In contrast, the convention bounces in election years 2004 to 2020 have averaged only 1.8 points. That seems to have resulted from increased partisan polarization and reduced convention viewership. With post-convention only starting to come in, McKown-Dawson sees a small bounce, with "the caveat here ... that Harris' bounce might already have happened."
Other caveats are apparent when one compares Trump's numbers this year with those four and eight years ago. Harris' RealClearPolitics lead is 1.5 points - far behind Biden's 7.1 points at this point in 2020 and former Secretary of State Hillary Clinton's 6.0 points in 2016.

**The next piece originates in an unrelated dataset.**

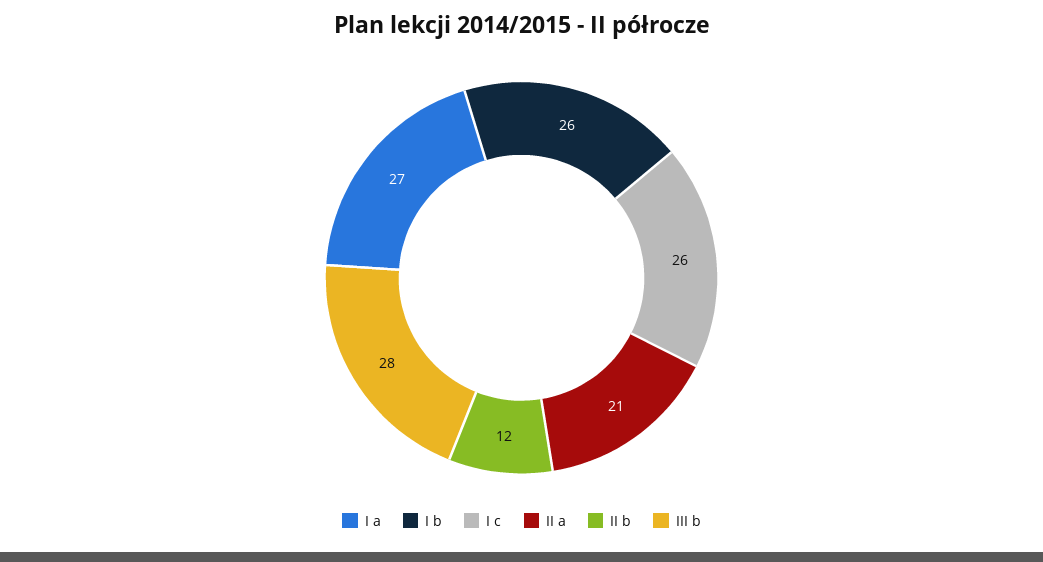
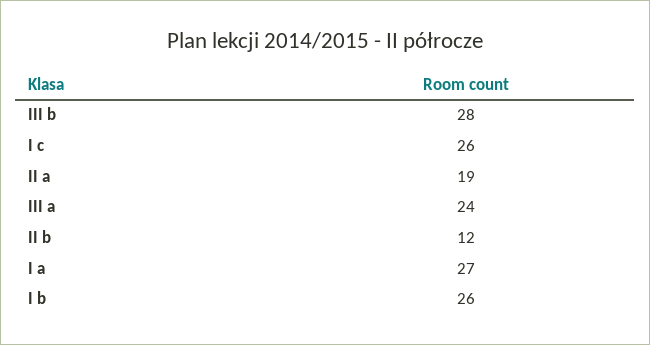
II a: 21 -> 19
III a: none -> 24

In both those elections, Democrats' numbers in late August polling came close to matching their popular vote percentages in November, while Trump's late August percentages were 2.9 and 2.5 points lower than his final popular vote share. And, of course, Trump won in 2016 and came within 42,918 popular votes in three states of winning in 2020 because so many Democratic popular votes were piled up, without producing additional electoral votes, in carrying West and East Coast states by overwhelming margins.
Silver estimates, plausibly, that there will be less of an Electoral College edge for Trump this year, if only because his increased support from Hispanic and Black people will tend to reduce Democratic margins in those heavily Democratic states. And he points out, reasonably, that while polling may have understated Trump's support in 2020 and 2016, there's no guarantee it will this year.
It remains unclear whether the bulk of journalists will remain uncurious about Harris' positions on issues and will continue to accept complacently and amplify anonymous campaign staffers' tweets that she has abandoned the unpopular positions she took as a 2020 presidential candidate in 2019 - banning fracking, defunding the police and abolishing private health insurance.
Fracking is one issue we may hear more about. It had been a 2010s and 2020s boom industry in western and central Pennsylvania - Trump country once you get beyond gentrified and college-heavy parts of metro Pittsburgh. Harris carefully avoided mention of "climate change" in her convention speech, talking instead of "clean air," something achieved in 1970s legislation, and she has never been asked to explain whether and why she abandoned her vehement fracking ban.
Furthermore, Harris lacks local advantages - the Scranton roots Biden boasted of in 2020 and the coattails Gov. Josh Shapiro (D-Pa.) might have provided had she picked him for vice president this year. Current RealClearPolitics polling shows Trump 0.2 points ahead now, while he was trailing Biden by 5.8 points and Clinton by 9.2 points at this point in August 2020 and 2016.
If you add Pennsylvania's 19 electoral votes to the 235 in Trump 2020 states, then add the 16 in Georgia and 11 in Arizona he lost by 0.2 and 0.3 points, you have him with 281, well above the 270 needed to win - and the 269 that would throw the election into a probably Republican House.
You can concoct similar scenarios for Harris, of course, and currently, Silver gives her a 52.5% chance to win against Trump's 47%. Or, if you want another set of portents, look at the Washington state all-party primary, which has been a pretty good predictor of general election results in most years since 1994.
This year, RealClearPolitics' Sean Trende has taken a close look at those results and finds them "predicting Democrats running about two points behind Biden's 2020 vote share" and "a pretty close vote outcome in the House that could go either way." That's the closest to a clear prediction you can get from a man who, back in 2013, predicted the Republican swing among noncollege white people - or from me. Lots of tumult, little change.
Michael Barone is a senior political analyst for the Washington Examiner, resident fellow at the American Enterprise Institute and longtime co-author of The Almanac of American Politics.